** begin Input material **

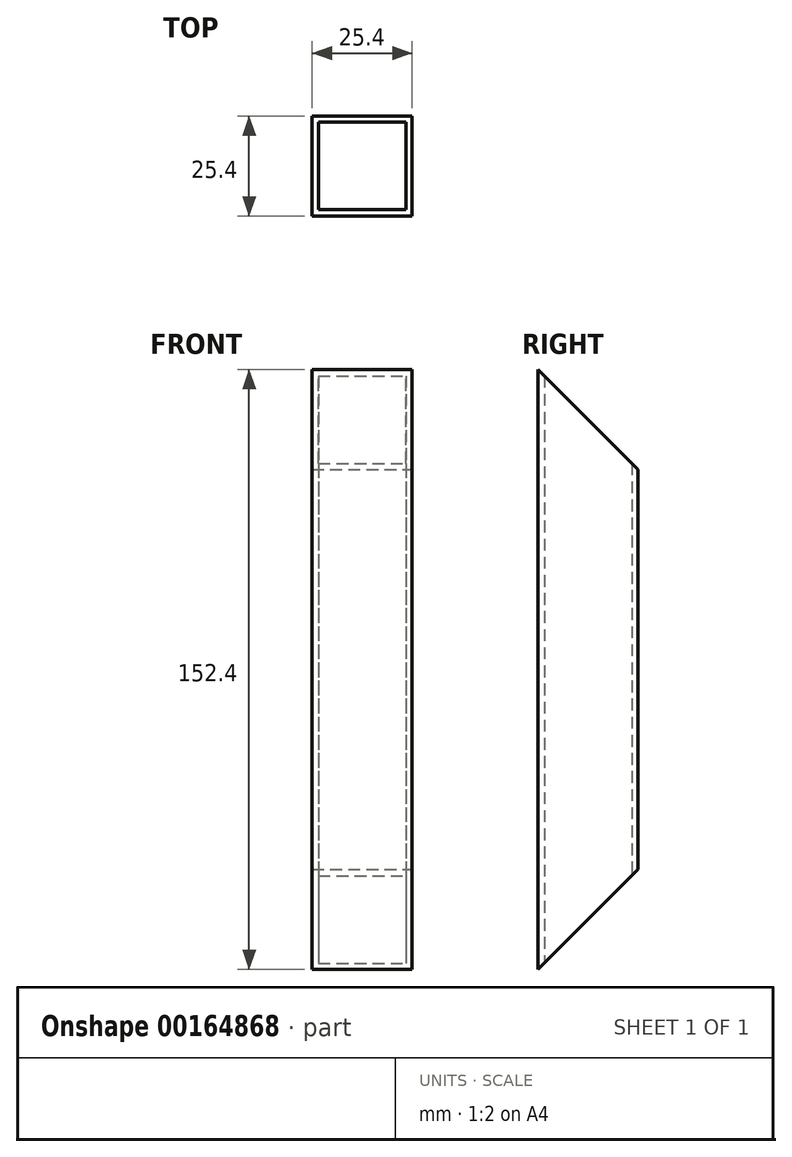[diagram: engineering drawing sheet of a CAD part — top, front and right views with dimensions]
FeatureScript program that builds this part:
annotation { "Feature Type Name" : "Feature", "Feature Type Description" : "" }
export const myFeature = defineFeature(function(context is Context, id is Id, definition is map)
    precondition{}
    {
        {
            var Q0;
            Q0=qCreatedBy(makeId("Top.planeOp"),FACE);
            var sketch = newSketch(context, id + "F0", { "sketchPlane" : qUnion([Q0])});
            skLineSegment(sketch, "E0.bottom", {"start": v(11.11, -11.11) * mm, "end": v(-11.11, -11.11) * mm});
            skLineSegment(sketch, "E0.top", {"start": v(11.11, 11.11) * mm, "end": v(-11.11, 11.11) * mm});
            skLineSegment(sketch, "E0.left", {"start": v(11.11, -11.11) * mm, "end": v(11.11, 11.11) * mm});
            skLineSegment(sketch, "E0.right", {"start": v(-11.11, -11.11) * mm, "end": v(-11.11, 11.11) * mm});
            skPoint(sketch, "E0.middle", {"position": v(0, 0) * mm});
            skLineSegment(sketch, "E1.bottom", {"start": v(12.7, -12.7) * mm, "end": v(-12.7, -12.7) * mm});
            skLineSegment(sketch, "E1.top", {"start": v(12.7, 12.7) * mm, "end": v(-12.7, 12.7) * mm});
            skLineSegment(sketch, "E1.left", {"start": v(12.7, -12.7) * mm, "end": v(12.7, 12.7) * mm});
            skLineSegment(sketch, "E1.right", {"start": v(-12.7, -12.7) * mm, "end": v(-12.7, 12.7) * mm});
            skSolve(sketch);
        }
        {
            var Q0;
            Q0=qSketchRegion(id+"F0",true);
            extrude(context, id + "F1", {"entities" : qUnion([Q0]), "depth" : 152.4 * mm});
        }
        {
            var Q0;
            Q0=makeQuery(id+"F1.opExtrude","SWEPT_FACE",FACE,{"disambiguationData":[OSD([sQuery(id+"F0.wireOp",EDGE,"E1.left")])]});
            var sketch = newSketch(context, id + "F2", { "sketchPlane" : qUnion([Q0])});
            skLineSegment(sketch, "E2.bottom", {"start": v(-12.7, 152.4) * mm, "end": v(12.7, 152.4) * mm});
            skLineSegment(sketch, "E2.top", {"start": v(-12.7, 127) * mm, "end": v(12.7, 127) * mm, "construction": true});
            skLineSegment(sketch, "E2.left", {"start": v(-12.7, 152.4) * mm, "end": v(-12.7, 127) * mm, "construction": true});
            skLineSegment(sketch, "E2.right", {"start": v(12.7, 152.4) * mm, "end": v(12.7, 127) * mm});
            skLineSegment(sketch, "E3", {"start": v(-12.7, 152.4) * mm, "end": v(12.7, 127) * mm});
            skLineSegment(sketch, "E4.bottom", {"start": v(-12.7, 0) * mm, "end": v(12.7, 0) * mm});
            skLineSegment(sketch, "E4.top", {"start": v(-12.7, 25.4) * mm, "end": v(12.7, 25.4) * mm, "construction": true});
            skLineSegment(sketch, "E4.left", {"start": v(-12.7, 0) * mm, "end": v(-12.7, 25.4) * mm, "construction": true});
            skLineSegment(sketch, "E4.right", {"start": v(12.7, 0) * mm, "end": v(12.7, 25.4) * mm});
            skLineSegment(sketch, "E5", {"start": v(-12.7, 0) * mm, "end": v(12.7, 25.4) * mm});
            skSolve(sketch);
        }
        {
            var Q0;
            Q0 = qSketchRegion(id + "F2", true);
            var Q1;
            Q1=makeQuery(id+"F1.opExtrude","SWEPT_FACE",FACE,{"disambiguationData":[OSD([sQuery(id+"F0.wireOp",EDGE,"E1.right")])]});
            extrude(context, id + "F3", {"entities" : qUnion([Q0]), "operationType" : NewBodyOperationType.REMOVE, "endBound" : BoundingType.UP_TO_SURFACE, "oppositeDirection" : true, "endBoundEntityFace" : qUnion([Q1]), "depth" : 25.4 * mm});
        }
    });
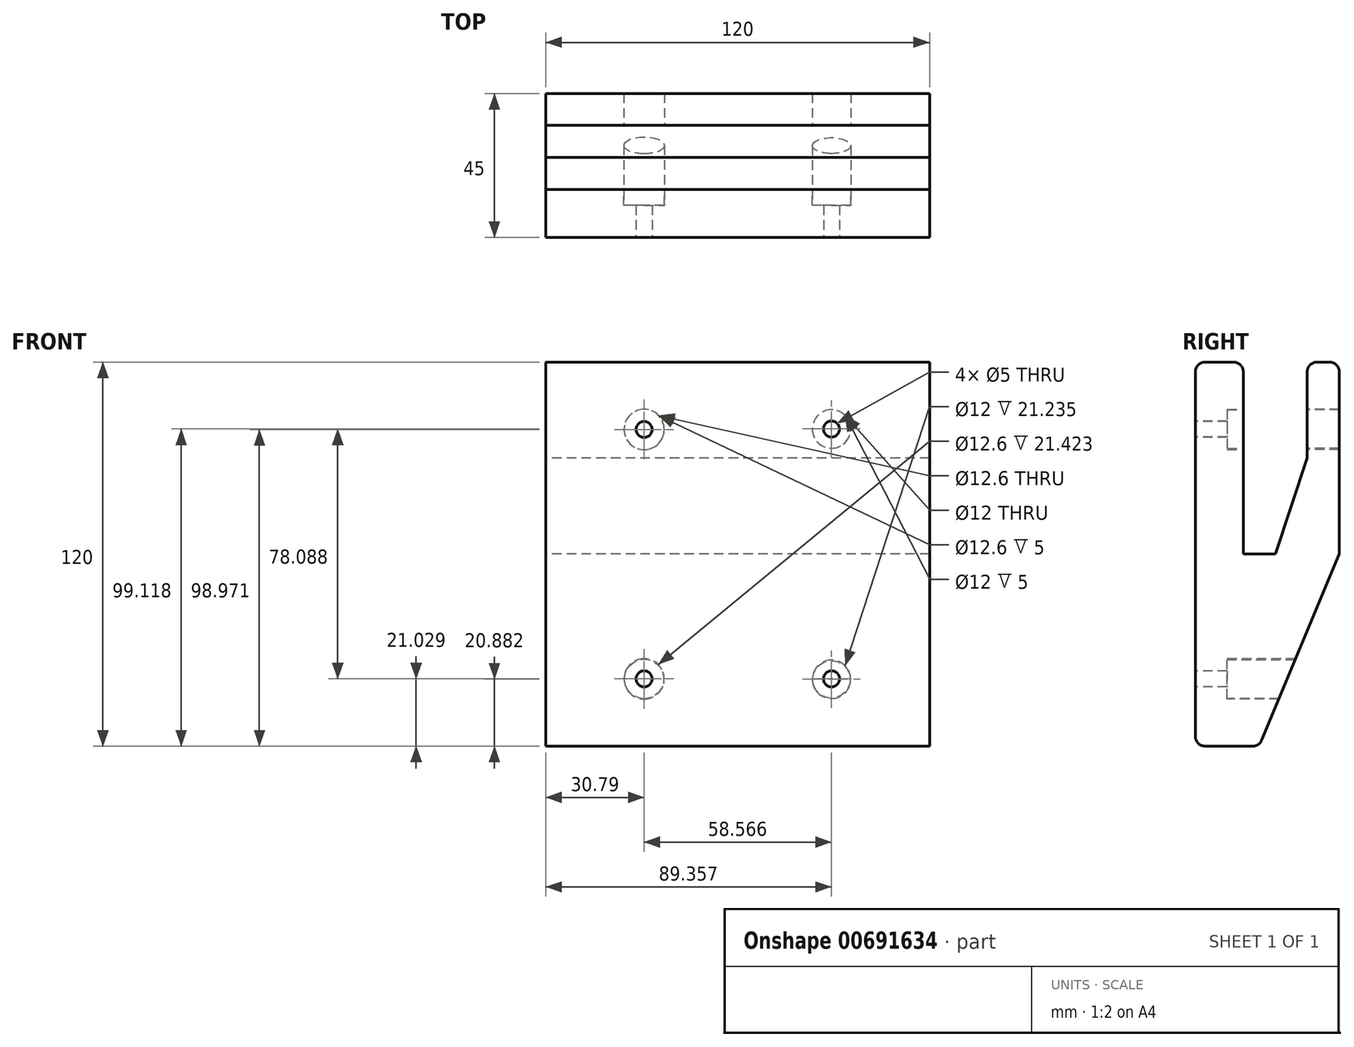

** end Input material **

Pull out every line above that contains the string "depth", copying each one in full.

Written answer
            extrude(context, id + "F1", {"entities" : qUnion([Q0]), "depth" : 152.4 * mm});
            extrude(context, id + "F3", {"entities" : qUnion([Q0]), "operationType" : NewBodyOperationType.REMOVE, "endBound" : BoundingType.UP_TO_SURFACE, "oppositeDirection" : true, "endBoundEntityFace" : qUnion([Q1]), "depth" : 25.4 * mm});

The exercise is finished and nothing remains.